Australian Government Releases 2018-2019 Budget Measures Pertaining to Multinational Tax Integrity
The Australian Government published its 2018 Federal Budget on May 8, 2018. The Australian Government proposed the following measures that may impact multinational companies and non-resident investors:
Expanding the Definition of Significant Global Entities
Effective from July 1, 2018, the definition of ‘Significant Global Entity’ will be expanded to include large multinational businesses that are ultimately owned by private companies, trusts and partnerships, or investment entities (e.g. real estate funds and private equity funds). This will ensure that these businesses are subject to the application of tax integrity rules such as the Diverted Profits Tax, Multinational Anti-Avoidance Law, and-Country-by-Country reporting obligations.
Ensuring Taxation of Digital Businesses
In an effort to ensure digital businesses pay an appropriate level of Australian taxes, the government proposed extending the Goods and Services Tax (“GST”) to be assessed on transactions made through offshore sellers starting July 1, 2019. This is in addition to previously enacted measures to apply GST to digital products and services imported by Australian consumers after July 1, 2017. The Government has also indicated that in the coming weeks it will be releasing a discussion paper on options for taxing digital businesses in Australia.
Tightening Australia’s Thin Capitalization Rules
The Government will limit the amount of interest deductions multinational entities can claim in Australia under the thin capitalization rules. In particular, entities will now be required to rely on asset values reported on their financial statements for debt capacity analysis. Also, foreign controlled Australian consolidated groups and multiple-entry consolidated groups that control a foreign entity will now be treated as both inward and outward investors under the thin capitalization rules. This will ensure that these taxpayers will not be eligible for tests that were only intended to apply to outward investors. These changes will apply for tax years commencing on or after July 1, 2019.

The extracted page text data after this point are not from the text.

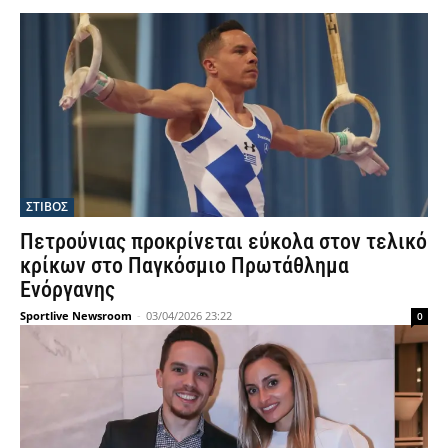
ΣΤΙΒΟΣ
Πετρούνιας προκρίνεται εύκολα στον τελικό
κρίκων στο Παγκόσμιο Πρωτάθλημα
Ενόργανης
Sportlive Newsroom
-
03/04/2026 23:22
0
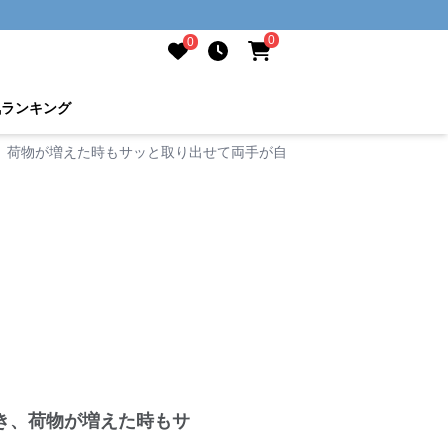
0
0
気ランキング
、荷物が増えた時もサッと取り出せて両手が自由に。
き、荷物が増えた時もサ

Tightening Stapled Structure Concessions for Foreign Investors
The Government announced it is releasing measures to address the perceived tax integrity risks posed by “stapled structures”. The Government will no longer allow foreign investors to convert active trading income of an operating company taxed at 30 percent into passive income (e.g. rent) of a managed investment trust (“MIT”) that was taxed concessionally at 15 percent or less. The Government released draft legislation for remarks by independent tax experts and the business community. The draft legislation includes the imposition of a 30 percent MIT withholding tax on distributions to non-resident investors. There is an exclusion for cross-staple rental payments that are funded by third-party rent. Examples of these structures include student accommodation and manufactured home-estate staples. Hotel staples however will be impacted by these new measures as they generate income from third parties through license fees instead of rental income. These changes will apply from July 1, 2019 with a transitional period of at least seven years for leases that existed before March 27, 2018.